A coalition of civil society groups complained about the text from the chair of the LCA and also raised concerns about “the Kyoto Protocol negotiations, where the Chair of that track intends to propose his own text that will postpone adoption of legally binding emission reductions targets by the developed countries in Cancun, risks the expansion of accounting loopholes and replaces a legally-binding system with a voluntary pledge-based approach reflected in the Copenhagen Accord.”

The immediate past chair of the COP in her final statement indicated that the conference must move in a way that would show that Cancun can deliver a good outcome for tackling climate change. Papua New Guinea suggested in a first statement at this conference that where there are no consensus decision should be made by voting. He referred to the rejection of the Copenhagen Accord at COP15 and subsequent signing on by 140 countries. The delegates take was that only a small minority of states were holding others hostage. PNG pledged cooperation and reasonableness in the COP. The suggestion by PNG was promptly opposed by Bolivia, India and Saudi Arabia among other states. They insisted that that consensus must be maintained as a way to reach decisions.
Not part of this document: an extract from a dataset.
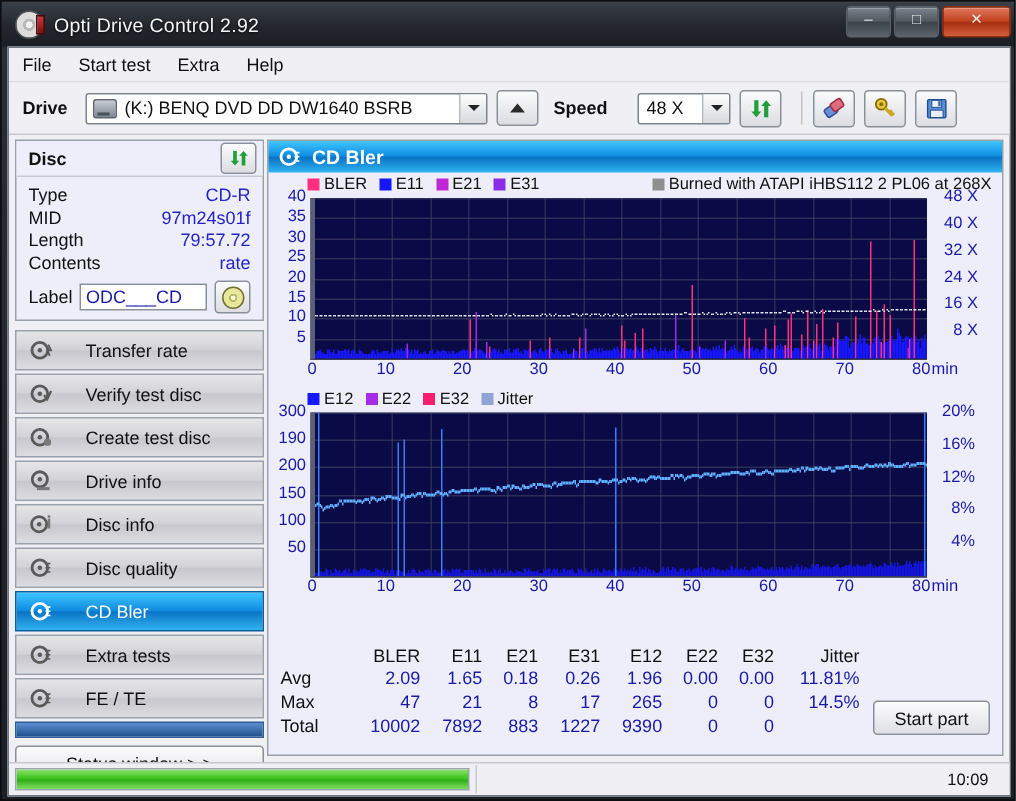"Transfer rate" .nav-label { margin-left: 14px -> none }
Besides the crawl to the COP and the fact that getting to the different venues for the side events as well as the mobilisation and civil society spaces could mean a full day travelling, one hopes that the debates will be robust. That is one of the three things that will make being cocooned in Cancun bearable. The other is the exciting camaraderie of being among great FoEI folks. And thirdly the first day of a two-weeks conference is not the appropriate day to lose all hope.